• _Goal of the exercise_: Because the images are not wanted, restate every line below word for word without them.

• _Input data_:
[Start of Attachment]

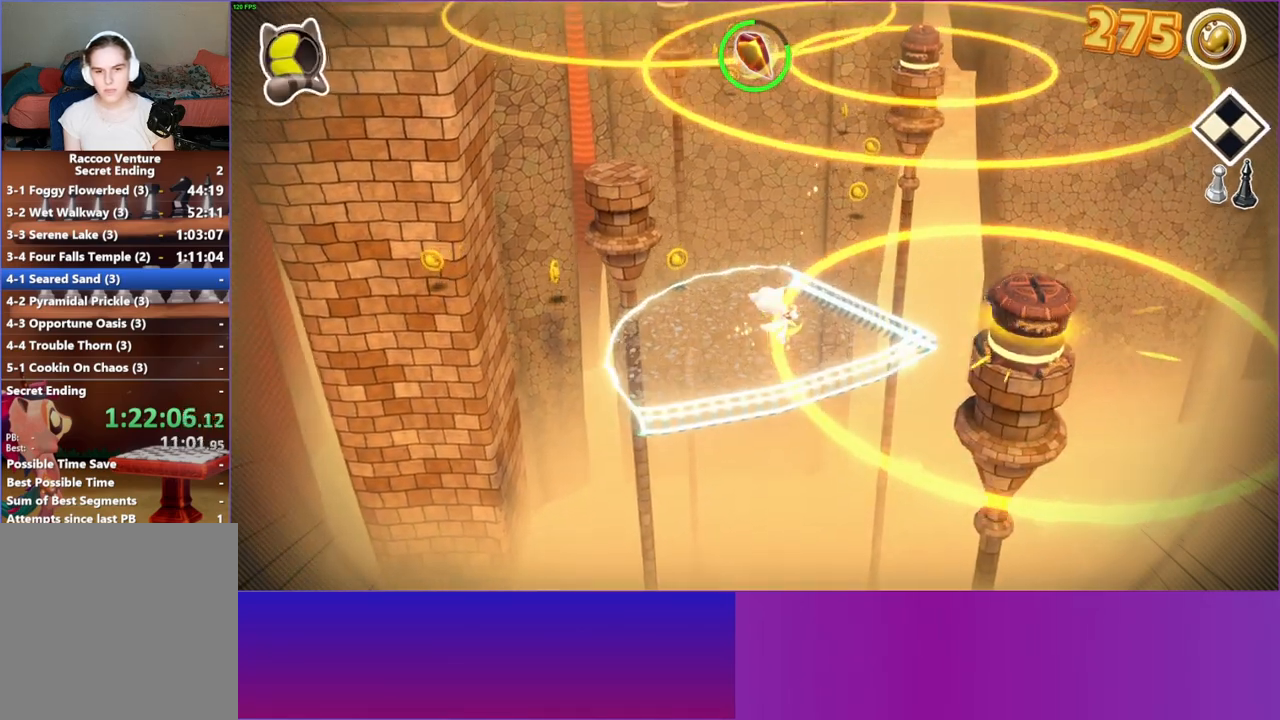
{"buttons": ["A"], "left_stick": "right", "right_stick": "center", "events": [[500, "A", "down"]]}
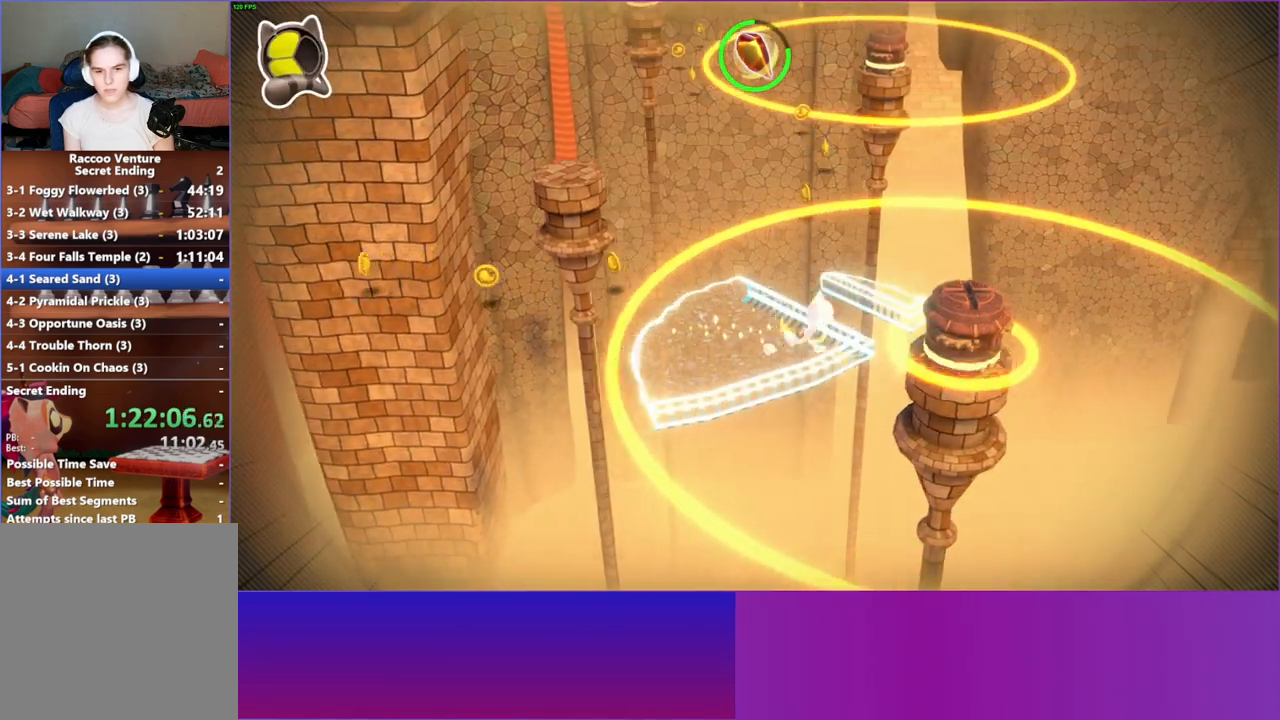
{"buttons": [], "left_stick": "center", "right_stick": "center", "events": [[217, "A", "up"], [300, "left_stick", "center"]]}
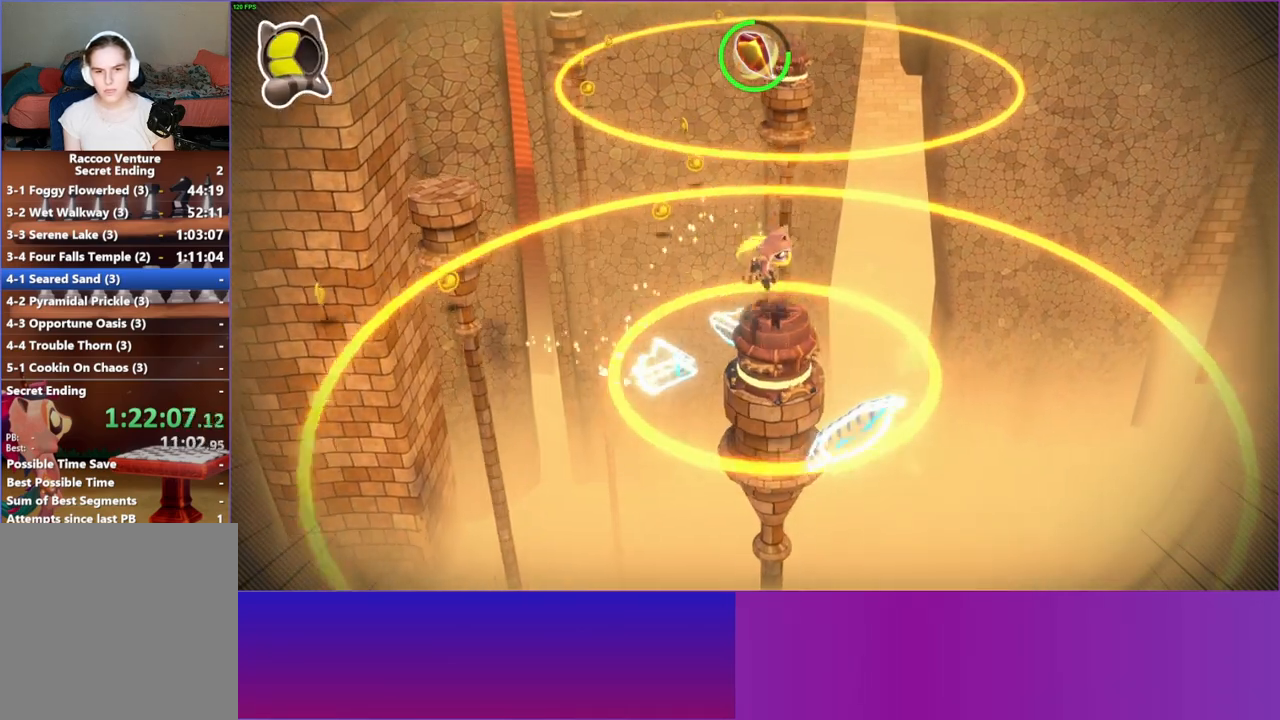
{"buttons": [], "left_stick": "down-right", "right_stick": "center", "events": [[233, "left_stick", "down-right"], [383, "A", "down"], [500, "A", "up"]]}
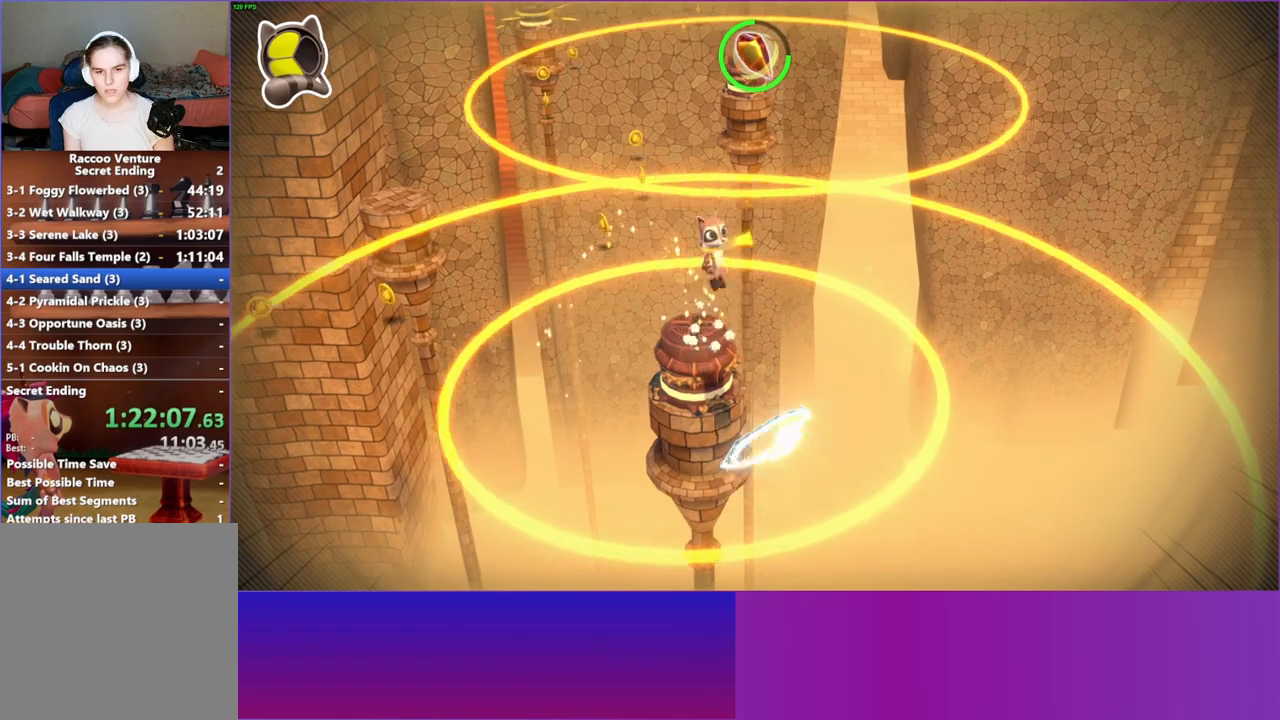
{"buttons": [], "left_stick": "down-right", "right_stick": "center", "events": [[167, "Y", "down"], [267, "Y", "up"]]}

[End of Attachment]

• _Answer box_:
{"buttons": ["A"], "left_stick": "right", "right_stick": "center", "events": [[500, "A", "down"]]}
{"buttons": [], "left_stick": "center", "right_stick": "center", "events": [[217, "A", "up"], [300, "left_stick", "center"]]}
{"buttons": [], "left_stick": "down-right", "right_stick": "center", "events": [[233, "left_stick", "down-right"], [383, "A", "down"], [500, "A", "up"]]}
{"buttons": [], "left_stick": "down-right", "right_stick": "center", "events": [[167, "Y", "down"], [267, "Y", "up"]]}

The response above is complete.